■ Work instructions ■
Hunt for the word "root" across the entries below, copying each line that holds it.

■ Data shown ■
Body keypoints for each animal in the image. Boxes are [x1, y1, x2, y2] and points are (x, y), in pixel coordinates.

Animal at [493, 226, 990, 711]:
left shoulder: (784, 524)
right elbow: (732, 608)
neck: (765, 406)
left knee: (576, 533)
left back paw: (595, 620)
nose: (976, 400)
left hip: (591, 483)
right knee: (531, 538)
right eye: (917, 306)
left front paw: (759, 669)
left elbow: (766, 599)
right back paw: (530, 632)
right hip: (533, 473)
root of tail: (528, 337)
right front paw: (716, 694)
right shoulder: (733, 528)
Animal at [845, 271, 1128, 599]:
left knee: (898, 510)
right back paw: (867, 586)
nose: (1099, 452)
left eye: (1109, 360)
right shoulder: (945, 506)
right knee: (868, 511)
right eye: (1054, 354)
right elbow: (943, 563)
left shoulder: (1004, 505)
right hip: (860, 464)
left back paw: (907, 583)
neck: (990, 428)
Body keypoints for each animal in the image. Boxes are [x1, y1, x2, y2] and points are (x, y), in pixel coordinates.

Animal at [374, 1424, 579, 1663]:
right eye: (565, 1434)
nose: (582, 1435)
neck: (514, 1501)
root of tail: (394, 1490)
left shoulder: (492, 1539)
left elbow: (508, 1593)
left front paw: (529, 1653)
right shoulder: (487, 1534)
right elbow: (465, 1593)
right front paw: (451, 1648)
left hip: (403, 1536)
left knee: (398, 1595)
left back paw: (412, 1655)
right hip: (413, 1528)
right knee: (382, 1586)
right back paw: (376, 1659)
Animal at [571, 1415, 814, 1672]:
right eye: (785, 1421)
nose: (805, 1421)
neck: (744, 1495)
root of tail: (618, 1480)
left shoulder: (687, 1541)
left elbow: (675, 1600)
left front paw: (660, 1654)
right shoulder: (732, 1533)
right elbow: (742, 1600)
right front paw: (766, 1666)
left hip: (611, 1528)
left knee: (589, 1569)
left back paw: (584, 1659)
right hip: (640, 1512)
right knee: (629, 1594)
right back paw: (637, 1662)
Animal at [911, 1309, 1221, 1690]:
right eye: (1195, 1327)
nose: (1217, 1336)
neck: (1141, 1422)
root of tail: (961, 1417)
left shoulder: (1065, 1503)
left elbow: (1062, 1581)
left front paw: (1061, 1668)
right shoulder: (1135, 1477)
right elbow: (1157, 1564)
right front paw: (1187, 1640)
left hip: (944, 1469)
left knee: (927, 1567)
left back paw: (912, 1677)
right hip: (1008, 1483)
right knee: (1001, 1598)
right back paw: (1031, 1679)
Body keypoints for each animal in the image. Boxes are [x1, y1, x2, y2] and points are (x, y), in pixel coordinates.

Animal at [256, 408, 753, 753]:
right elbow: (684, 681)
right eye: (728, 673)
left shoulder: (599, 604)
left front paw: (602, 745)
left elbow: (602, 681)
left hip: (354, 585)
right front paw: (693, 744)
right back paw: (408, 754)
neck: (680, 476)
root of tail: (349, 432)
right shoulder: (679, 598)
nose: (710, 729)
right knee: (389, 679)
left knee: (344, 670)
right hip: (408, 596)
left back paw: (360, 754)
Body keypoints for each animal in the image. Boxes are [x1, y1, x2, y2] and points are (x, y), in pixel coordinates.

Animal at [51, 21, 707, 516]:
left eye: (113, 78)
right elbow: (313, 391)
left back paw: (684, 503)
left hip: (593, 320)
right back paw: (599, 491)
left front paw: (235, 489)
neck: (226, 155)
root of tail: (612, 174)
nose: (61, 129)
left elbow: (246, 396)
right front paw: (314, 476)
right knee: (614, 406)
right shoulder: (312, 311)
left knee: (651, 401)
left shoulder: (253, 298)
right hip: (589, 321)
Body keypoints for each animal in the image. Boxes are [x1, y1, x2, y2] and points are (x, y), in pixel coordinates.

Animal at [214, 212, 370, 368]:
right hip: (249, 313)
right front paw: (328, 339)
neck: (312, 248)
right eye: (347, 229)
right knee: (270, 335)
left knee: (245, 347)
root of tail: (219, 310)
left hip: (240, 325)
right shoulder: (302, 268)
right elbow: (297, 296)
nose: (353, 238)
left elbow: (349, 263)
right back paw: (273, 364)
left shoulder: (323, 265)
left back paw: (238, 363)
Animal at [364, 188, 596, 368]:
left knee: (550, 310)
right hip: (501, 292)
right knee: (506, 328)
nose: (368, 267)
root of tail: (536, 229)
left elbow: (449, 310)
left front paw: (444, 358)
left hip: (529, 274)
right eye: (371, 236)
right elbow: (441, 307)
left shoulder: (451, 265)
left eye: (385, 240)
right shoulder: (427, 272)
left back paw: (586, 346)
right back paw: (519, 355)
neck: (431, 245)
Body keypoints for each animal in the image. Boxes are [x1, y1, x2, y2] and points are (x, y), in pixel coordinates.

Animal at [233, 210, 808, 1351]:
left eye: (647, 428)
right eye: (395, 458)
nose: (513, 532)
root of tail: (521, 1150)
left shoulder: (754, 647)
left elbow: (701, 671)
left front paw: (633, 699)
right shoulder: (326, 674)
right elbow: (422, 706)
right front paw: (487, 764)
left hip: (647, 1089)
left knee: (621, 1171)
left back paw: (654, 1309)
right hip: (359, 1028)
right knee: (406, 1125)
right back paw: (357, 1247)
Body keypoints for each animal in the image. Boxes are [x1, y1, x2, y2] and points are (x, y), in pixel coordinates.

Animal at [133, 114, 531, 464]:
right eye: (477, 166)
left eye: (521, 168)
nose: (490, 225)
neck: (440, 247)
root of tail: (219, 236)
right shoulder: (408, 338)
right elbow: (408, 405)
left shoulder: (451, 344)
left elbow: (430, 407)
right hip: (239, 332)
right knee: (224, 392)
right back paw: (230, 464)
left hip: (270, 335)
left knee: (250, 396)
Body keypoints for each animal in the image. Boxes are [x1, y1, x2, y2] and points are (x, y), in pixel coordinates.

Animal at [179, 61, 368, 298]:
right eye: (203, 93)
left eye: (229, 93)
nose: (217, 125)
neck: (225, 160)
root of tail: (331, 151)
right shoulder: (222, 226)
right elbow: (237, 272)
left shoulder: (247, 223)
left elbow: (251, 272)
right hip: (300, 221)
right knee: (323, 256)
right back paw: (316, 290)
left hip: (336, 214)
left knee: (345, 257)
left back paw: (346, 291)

■ Output for this task ■
root of tail: (528, 337)
root of tail: (394, 1490)
root of tail: (618, 1480)
root of tail: (961, 1417)
root of tail: (349, 432)
root of tail: (612, 174)
root of tail: (219, 310)
root of tail: (536, 229)
root of tail: (521, 1150)
root of tail: (219, 236)
root of tail: (331, 151)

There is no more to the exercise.